• Remark on Salt: documentation is rather dispersed.
    • May be attached to University of Utah.
    • Seems to be a small group compared to Puppet, Chef.
    • Should we switch to one of those two? (Namely Puppet, since the MOC uses it so much.)
  • Looks like we’re close to running a job from engage1 cluster on Virtual node.
    • To do: Need compute node to be able to access controller.
    • Need to securely transfer Munge key.
    • VM needs public IP.
    • Need to do various security setups.
    • There are various paths in the slurm.conf file—ideally would be network synced, perhaps, but we can just “put them in place” on the compute node.
      • Prolog files, state save location
  • Build up to tying to Chris’ cluster:
    • Remark: Need a stable “snapshot” of these scripts on git.
      • Inside “slurm” directory, create “anuj_centos7” directory with Anuj’s scripts.
      • Create separate directory, “rajul_centos6” with current snapshot.
      • Third directory, “towards_engage1_centos6” with new work.
    • Start adding features to our “fake” controller that asymptotically approaches Chris’ controller (namely features in the slurm.conf file).
    • Make sure it works at each step.

##OSG:## Idea:

  • Two node job in VMs, suspend VMs in an orchestrated fashion, bring them back up.
  • Basic idea of suspending a job that’s running, using resources for something else, then paging it back in (all while keeping SLURM happy).
  • Let’s say there’s a VM running on a SLURM node.

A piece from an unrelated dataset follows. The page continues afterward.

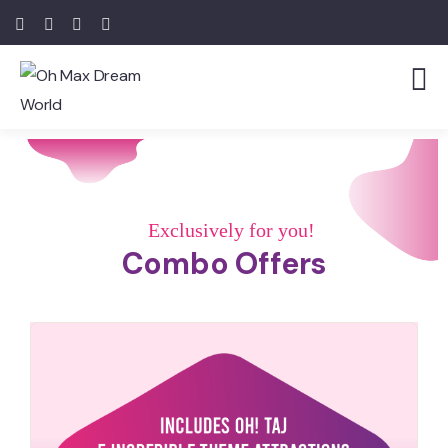
Exclusively for you!
Combo Offers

Suspend VM, put SLURM node in “Power Saving” mode to keep it from panicing?


  • Setup a Slurm Controller more like engage1
    • What do we need to do on the real cluster? (Exchange e-mails with Chris)
  • Make a list of rsources to be shared; files, ports,munge key.
  • Homework thinking about suspend business in SLURM, how it interacts, who’s asleep and who’s dead.
  • Keep scripts on github
    • Put slurm.conf on github, but first we need to sanitize it for private information since it’s based on Chris Hill’s slurm scripts.